ヨアヒム・シュミット展
ロンドンの繁華街の程近く、ソーホー地区にフォトグラファーズ・ギャラリーがある。一人の写真家にフォーカスした展示から、イメージをめぐる歴史的な検証にいたるまで、その名の通り写真を専門としたギャラリーだ。
国際的な写真賞のホストを担うなど、その存在感はヨーロッパでも際立つ。日本からは川内倫子や都築響一なども展示を行っているが、いつ訪れても示唆に富む展示に出会えるだろう。ロンドンに着いたらさっそく覘いてみたいギャラリーのひとつと言える。そして、僕がロンドンにいた4月20日に始まったのが、ヨアヒム・シュミット展と「Found, shared: The magazine photowork」展だ。
ヨアヒム・シュミットは、1980年代から活躍するドイツ人の批評家であり写真のアーティストである。しかし、彼自身は写真家ではない。「Fotokritik」という写真批評誌を立ち上げた後、『古い写真を使い尽くすことなしに、新しい写真はありえない!』と大胆にも公言。様々な写真を蒐集してはユニークな視点で編集し、それをアート作品として発表している人物だ。
主な作品はこんな感じである。1982年から2007年のロンドンまで、ひたすら街で拾い続けたスナップショットとIDフォト集「Pictures from the Street」、あるいは広告で使われた同じ構図のポートレートを繋ぎ合わせる「Photogenetic Drafts」などなど。そのコンテクストを言葉で説明するのは簡単かもしれない。それでも、コレクションが整然と並べられたときの違和感とユーモアは、ありがちなイメージのクリシェを浮かび上がらせるのに充分だ。まるでカメラを目の前にして、必ずやってしまうパターンには謎めいた普遍性があるかのように。

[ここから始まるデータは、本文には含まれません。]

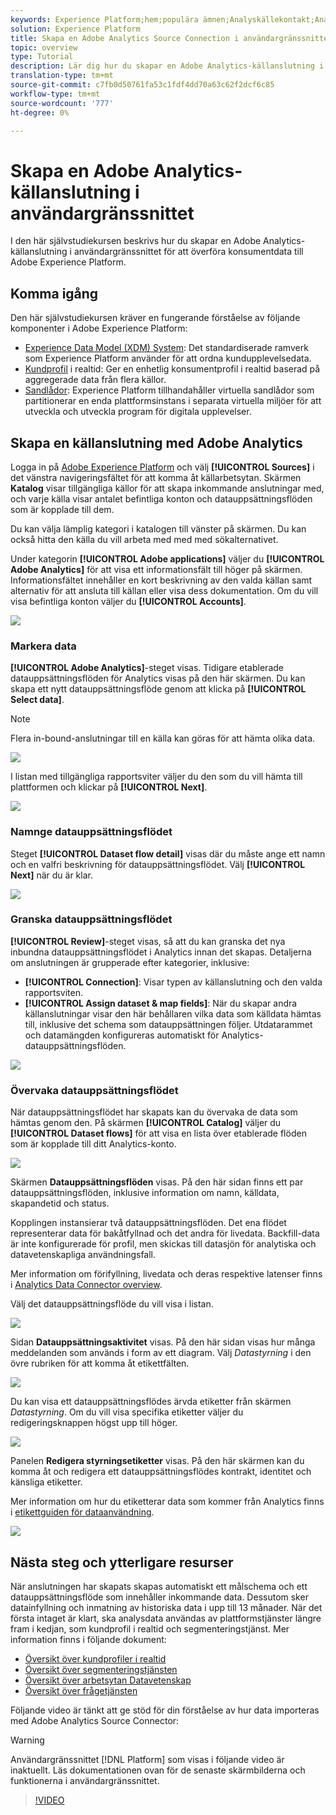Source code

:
 ```yaml
---
keywords: Experience Platform;hem;populära ämnen;Analyskällekontakt;Analyskontakt;Analyskälla;Analytics
solution: Experience Platform
title: Skapa en Adobe Analytics Source Connection i användargränssnittet
topic: overview
type: Tutorial
description: Lär dig hur du skapar en Adobe Analytics-källanslutning i användargränssnittet för att överföra konsumentdata till Adobe Experience Platform.
translation-type: tm+mt
source-git-commit: c7fb0d50761fa53c1fdf4dd70a63c62f2dcf6c85
workflow-type: tm+mt
source-wordcount: '777'
ht-degree: 0%

---
```



# Skapa en Adobe Analytics-källanslutning i användargränssnittet

I den här självstudiekursen beskrivs hur du skapar en Adobe Analytics-källanslutning i användargränssnittet för att överföra konsumentdata till Adobe Experience Platform.

## Komma igång

Den här självstudiekursen kräver en fungerande förståelse av följande komponenter i Adobe Experience Platform:

* [Experience Data Model (XDM) System](../../../../../xdm/home.md): Det standardiserade ramverk som Experience Platform använder för att ordna kundupplevelsedata.
* [Kundprofil](../../../../../profile/home.md) i realtid: Ger en enhetlig konsumentprofil i realtid baserad på aggregerade data från flera källor.
* [Sandlådor](../../../../../sandboxes/home.md): Experience Platform tillhandahåller virtuella sandlådor som partitionerar en enda plattformsinstans i separata virtuella miljöer för att utveckla och utveckla program för digitala upplevelser.

## Skapa en källanslutning med Adobe Analytics

Logga in på [Adobe Experience Platform](https://platform.adobe.com) och välj **[!UICONTROL Sources]** i det vänstra navigeringsfältet för att komma åt källarbetsytan. Skärmen **Katalog** visar tillgängliga källor för att skapa inkommande anslutningar med, och varje källa visar antalet befintliga konton och datauppsättningsflöden som är kopplade till dem.

Du kan välja lämplig kategori i katalogen till vänster på skärmen. Du kan också hitta den källa du vill arbeta med med med sökalternativet.

Under kategorin **[!UICONTROL Adobe applications]** väljer du **[!UICONTROL Adobe Analytics]** för att visa ett informationsfält till höger på skärmen. Informationsfältet innehåller en kort beskrivning av den valda källan samt alternativ för att ansluta till källan eller visa dess dokumentation. Om du vill visa befintliga konton väljer du **[!UICONTROL Accounts]**.

![](../../../../images/tutorials/create/analytics/catalog.png)

### Markera data

**[!UICONTROL Adobe Analytics]**-steget visas. Tidigare etablerade datauppsättningsflöden för Analytics visas på den här skärmen. Du kan skapa ett nytt datauppsättningsflöde genom att klicka på **[!UICONTROL Select data]**.

>[!NOTE]
>
>Flera in-bound-anslutningar till en källa kan göras för att hämta olika data.

![](../../../../images/tutorials/create/analytics/dataset-flows.png)

<!---Analytics report suites can be configured for one sandbox at a time. To import the same report suite into a different sandbox, the dataset flow will have to be deleted and instantiated again via configuration for a different sandbox.--->

I listan med tillgängliga rapportsviter väljer du den som du vill hämta till plattformen och klickar på **[!UICONTROL Next]**.

![](../../../../images/tutorials/create/analytics/select-data.png)

### Namnge datauppsättningsflödet

Steget **[!UICONTROL Dataset flow detail]** visas där du måste ange ett namn och en valfri beskrivning för datauppsättningsflödet. Välj **[!UICONTROL Next]** när du är klar.

![](../../../../images/tutorials/create/analytics/dataset-flow-detail.png)

### Granska datauppsättningsflödet

**[!UICONTROL Review]**-steget visas, så att du kan granska det nya inbundna datauppsättningsflödet i Analytics innan det skapas. Detaljerna om anslutningen är grupperade efter kategorier, inklusive:

* **[!UICONTROL Connection]**: Visar typen av källanslutning och den valda rapportsviten.
* **[!UICONTROL Assign dataset & map fields]**: När du skapar andra källanslutningar visar den här behållaren vilka data som källdata hämtas till, inklusive det schema som datauppsättningen följer. Utdatarammet och datamängden konfigureras automatiskt för Analytics-datauppsättningsflöden.

![](../../../../images/tutorials/create/analytics/review.png)

### Övervaka datauppsättningsflödet

När datauppsättningsflödet har skapats kan du övervaka de data som hämtas genom den. På skärmen **[!UICONTROL Catalog]** väljer du **[!UICONTROL Dataset flows]** för att visa en lista över etablerade flöden som är kopplade till ditt Analytics-konto.

![](../../../../images/tutorials/create/analytics/catalog-dataset-flows.png)

Skärmen **Datauppsättningsflöden** visas. På den här sidan finns ett par datauppsättningsflöden, inklusive information om namn, källdata, skapandetid och status.

Kopplingen instansierar två datauppsättningsflöden. Det ena flödet representerar data för bakåtfyllnad och det andra för livedata. Backfill-data är inte konfigurerade för profil, men skickas till datasjön för analytiska och datavetenskapliga användningsfall.

Mer information om förifyllning, livedata och deras respektive latenser finns i [Analytics Data Connector overview](../../../../connectors/adobe-applications/analytics.md).

Välj det datauppsättningsflöde du vill visa i listan.

![](../../../../images/tutorials/create/analytics/backfill.png)

Sidan **Datauppsättningsaktivitet** visas. På den här sidan visas hur många meddelanden som används i form av ett diagram. Välj *Datastyrning* i den övre rubriken för att komma åt etikettfälten.

![](../../../../images/tutorials/create/analytics/batches.png)

Du kan visa ett datauppsättningsflödes ärvda etiketter från skärmen *Datastyrning*. Om du vill visa specifika etiketter väljer du redigeringsknappen högst upp till höger.

![](../../../../images/tutorials/create/analytics/data-gov.png)

Panelen **Redigera styrningsetiketter** visas. På den här skärmen kan du komma åt och redigera ett datauppsättningsflödes kontrakt, identitet och känsliga etiketter.

Mer information om hur du etiketterar data som kommer från Analytics finns i [etikettguiden för dataanvändning](../../../../../data-governance/labels/user-guide.md).

![](../../../../images/tutorials/create/analytics/labels.png)

## Nästa steg och ytterligare resurser

När anslutningen har skapats skapas automatiskt ett målschema och ett datauppsättningsflöde som innehåller inkommande data. Dessutom sker datainfyllning och inmatning av historiska data i upp till 13 månader. När det första intaget är klart, ska analysdata användas av plattformstjänster längre fram i kedjan, som kundprofil i realtid och segmenteringstjänst. Mer information finns i följande dokument:

* [Översikt över kundprofiler i realtid](../../../../../profile/home.md)
* [Översikt över segmenteringstjänsten](../../../../../segmentation/home.md)
* [Översikt över arbetsytan Datavetenskap](../../../../../data-science-workspace/home.md)
* [Översikt över frågetjänsten](../../../../../query-service/home.md)

Följande video är tänkt att ge stöd för din förståelse av hur data importeras med Adobe Analytics Source Connector:

>[!WARNING]
>
> Användargränssnittet [!DNL Platform] som visas i följande video är inaktuellt. Läs dokumentationen ovan för de senaste skärmbilderna och funktionerna i användargränssnittet.

>[!VIDEO](https://video.tv.adobe.com/v/29687?quality=12&learn=on)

そしてもうひとつの展示「Found, shared: The magazine photowork」もまた、興味深いものだった。こちらはドイツ発「OHIO」、オランダ発「Useful Photography」、アメリカ発「Found」という3つの “普通じゃない” ビジュアル写真誌のインスターレション。これらの雑誌の特徴は、写真を撮らずに選ぶということだ。
「OHIO」は、フォトコレクターとアーティストという異色のコラボレーションで、イメージを再構築する挑戦的なメディア。「Useful Photography」は、ハイアートと日常写真の間すれすれにある豊かなイメージをコレクトする。プロデュースはクリエイティブ業界を賑わすオランダのクリエイティブ・エージェンシー、ケッセルスクラマーだ。そして、「Found」は、いろんな人が偶然見つけた古ぼけた写真と、「I found…=私はどうやってそれを見つけたか」というメッセージとともに構成されている。